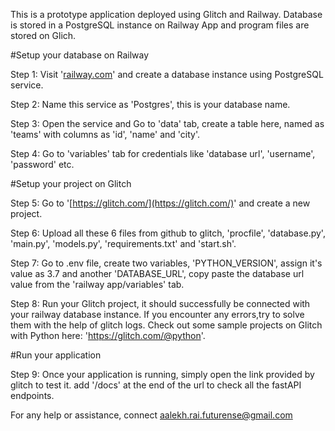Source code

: This is a prototype application deployed using Glitch and Railway. Database is stored in a PostgreSQL instance on Railway App and program files are stored on Glich.

#Setup your database on Railway

Step 1: Visit '[railway.com](https://railway.com/)' and create a database instance using PostgreSQL service.

Step 2: Name this service as 'Postgres', this is your database name.

Step 3: Open the service and Go to 'data' tab, create a table here, named as 'teams' with columns as 'id', 'name' and 'city'.

Step 4: Go to 'variables' tab for credentials like 'database url', 'username', 'password' etc.

#Setup your project on Glitch

Step 5: Go to '[https://glitch.com/](https://glitch.com/)' and create a new project.

Step 6: Upload all these 6 files from github to glitch, 'procfile', 'database.py', 'main.py', 'models.py', 'requirements.txt' and 'start.sh'.

Step 7: Go to .env file, create two variables, 'PYTHON_VERSION', assign it's value as 3.7 and another 'DATABASE_URL', copy paste the database url value from the 'railway app/variables' tab.

Step 8: Run your Glitch project, it should successfully be connected with your railway database instance. If you encounter any errors,try to solve them with the help of glitch logs. Check out some sample projects on Glitch with Python here: 'https://glitch.com/@python'.

#Run your application

Step 9: Once your application is running, simply open the link provided by glitch to test it. add '/docs' at the end of the url to check all the fastAPI endpoints.

For any help or assistance, connect aalekh.rai.futurense@gmail.com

> **TO DO**
Please output the lines of the listing above that fall in the stretch from the one with "Step 3: Open" through the one with "Step 5: Go to", exactly and only those.

> **TASK SOLUTION**
Step 3: Open the service and Go to 'data' tab, create a table here, named as 'teams' with columns as 'id', 'name' and 'city'.

Step 4: Go to 'variables' tab for credentials like 'database url', 'username', 'password' etc.

#Setup your project on Glitch

Step 5: Go to '[https://glitch.com/](https://glitch.com/)' and create a new project.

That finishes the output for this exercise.